Data for this task:
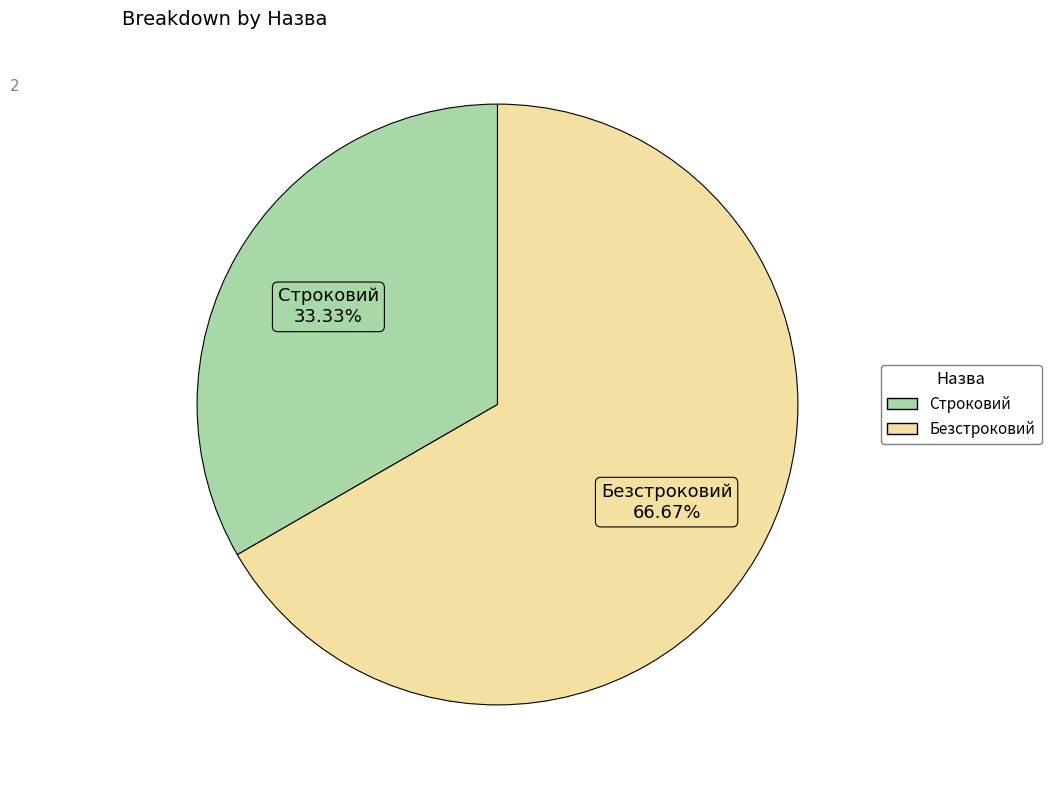

True or false: Строковий accounts for 28% of the total.

False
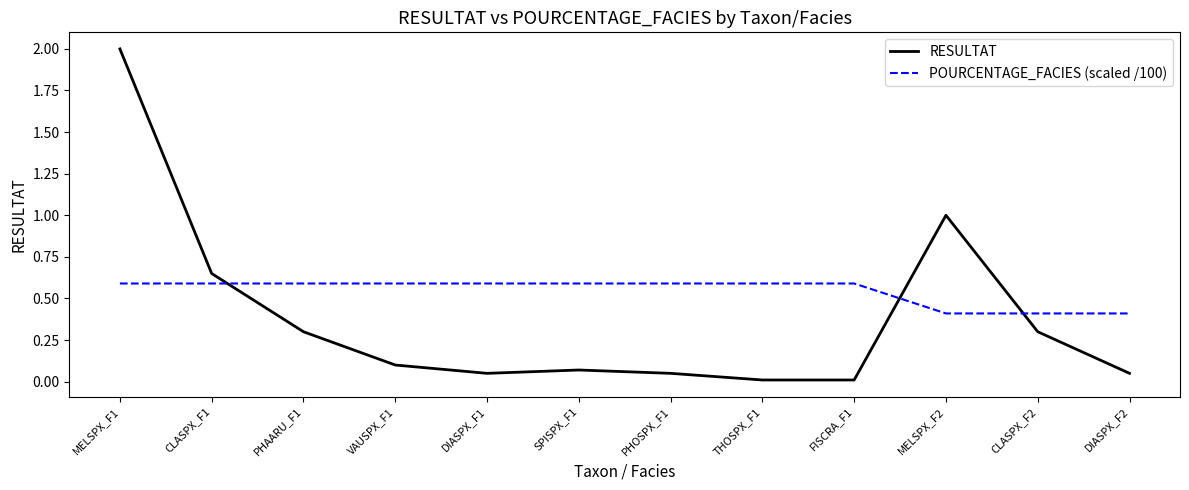

At which category is the sum across all series the highest?

MELSPX_F1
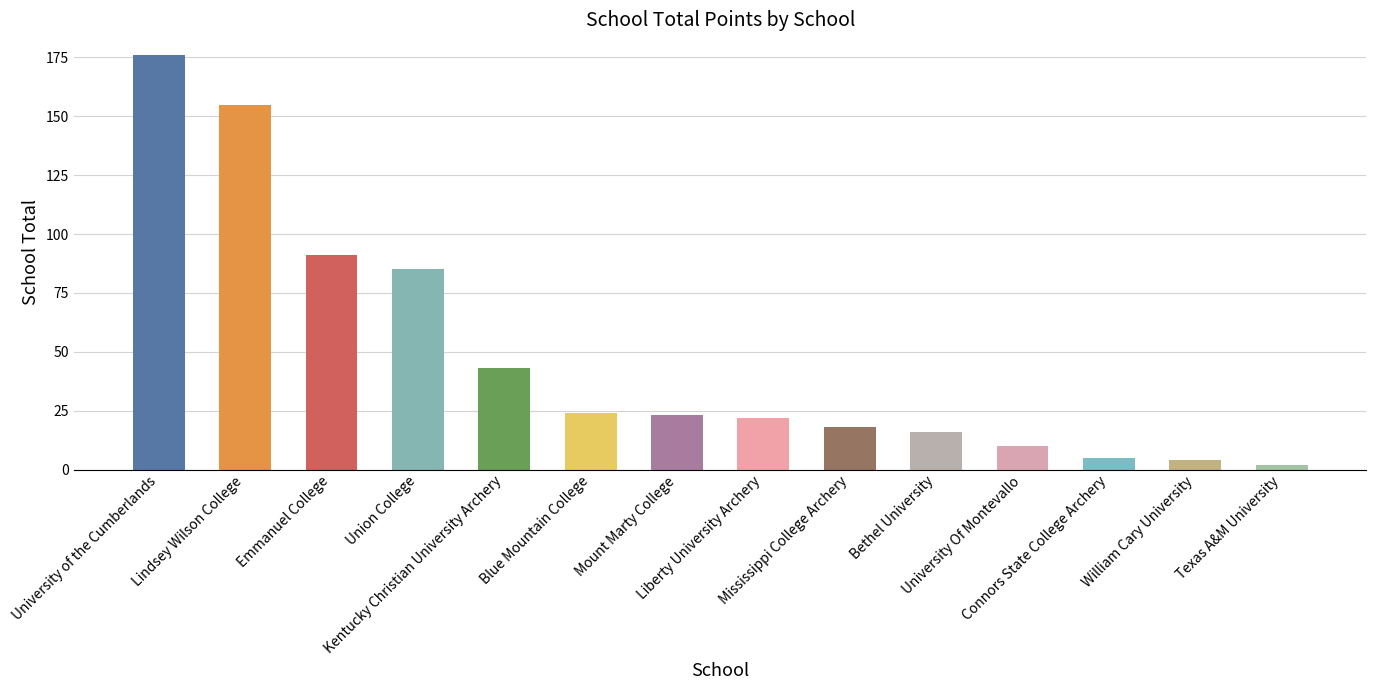

Approximately how many times larger is the value at Blue Mountain College compared to Mississippi College Archery?

1.3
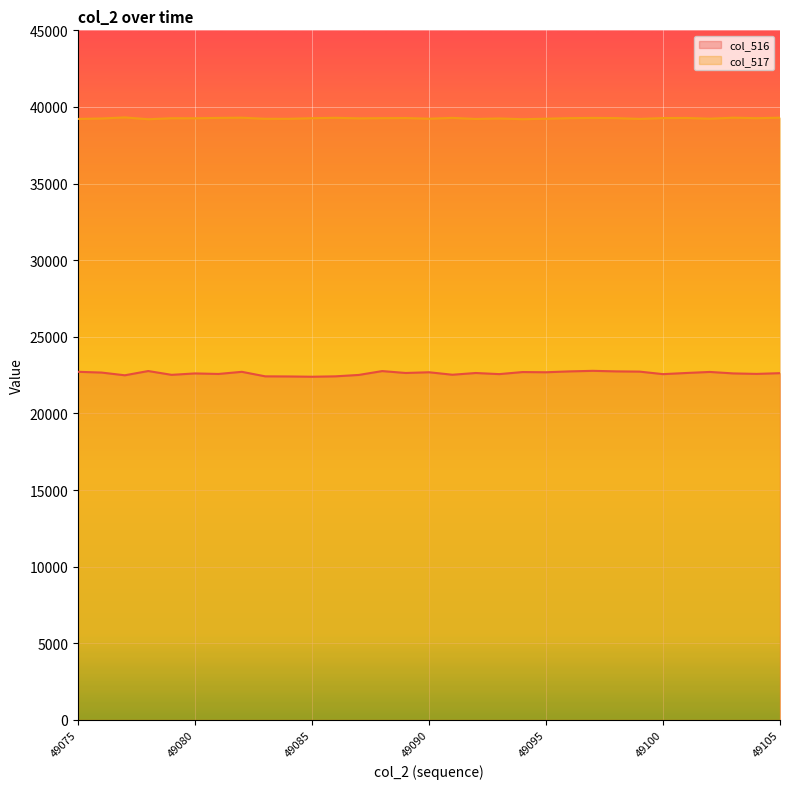

What is the spread (max minus min) of values at 49094?

16498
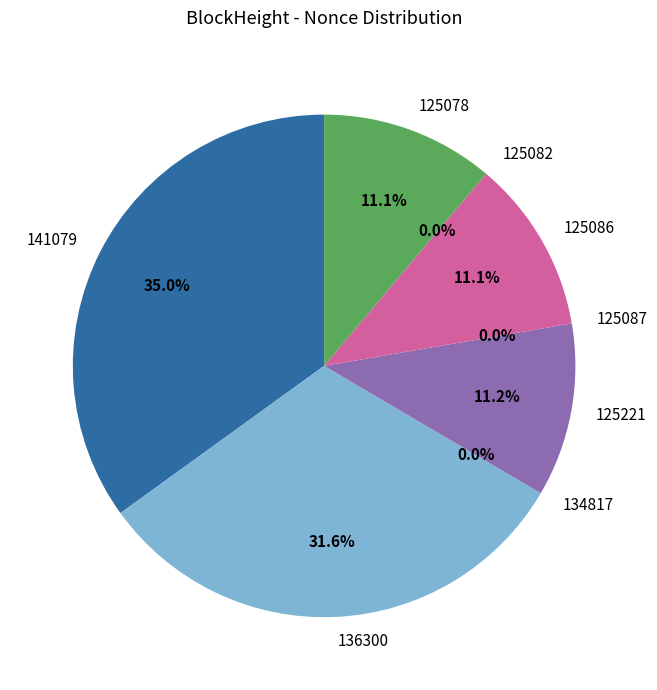

Between 125221 and 125078, which is larger?

125221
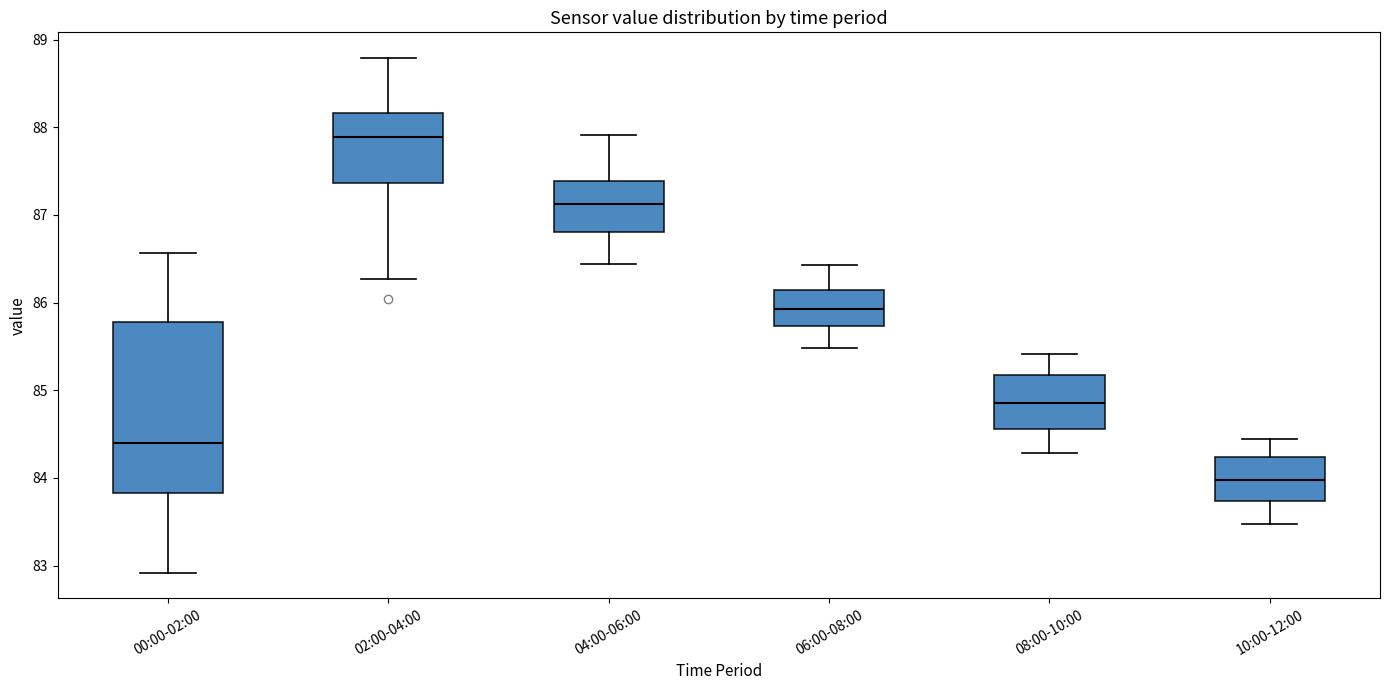

Where does the lower whisker of the box for 10:00-12:00 end on the y-axis? The values are not printed on the chart, so give them approximately, as read against the axis.

83.5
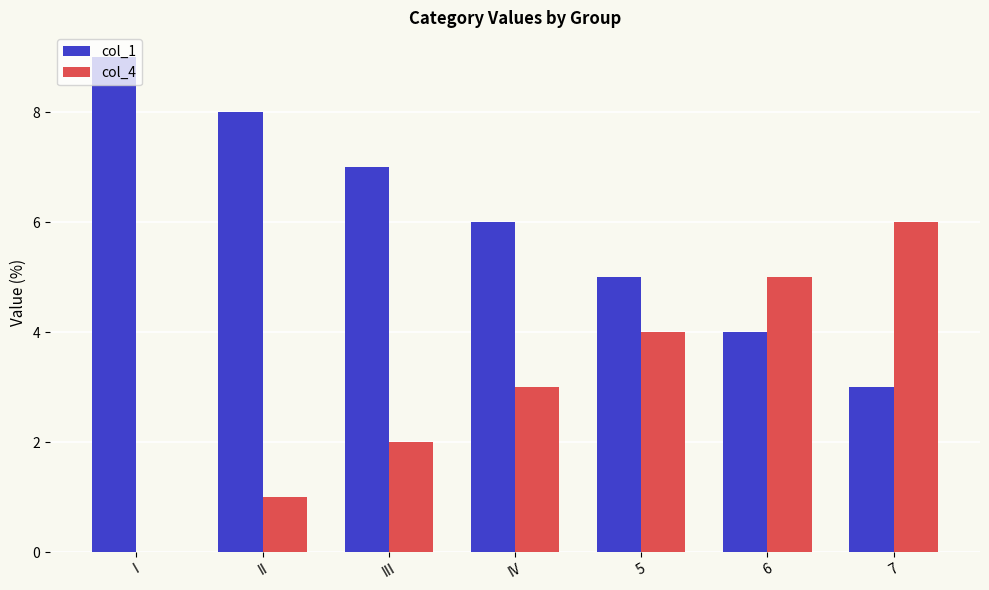

How many col_1 values are between 4 and 8?

5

Exercise instructions:
Rewrite all of the data above, renaming "College" to "University" wherever it appears and leaving everything else unchanged. Leave the pictures out.

The completed task:
True or false: Строковий accounts for 28% of the total.

False

At which category is the sum across all series the highest?

MELSPX_F1

Approximately how many times larger is the value at Blue Mountain University compared to Mississippi University Archery?

1.3

What is the spread (max minus min) of values at 49094?

16498

Between 125221 and 125078, which is larger?

125221

Where does the lower whisker of the box for 10:00-12:00 end on the y-axis? The values are not printed on the chart, so give them approximately, as read against the axis.

83.5

How many col_1 values are between 4 and 8?

5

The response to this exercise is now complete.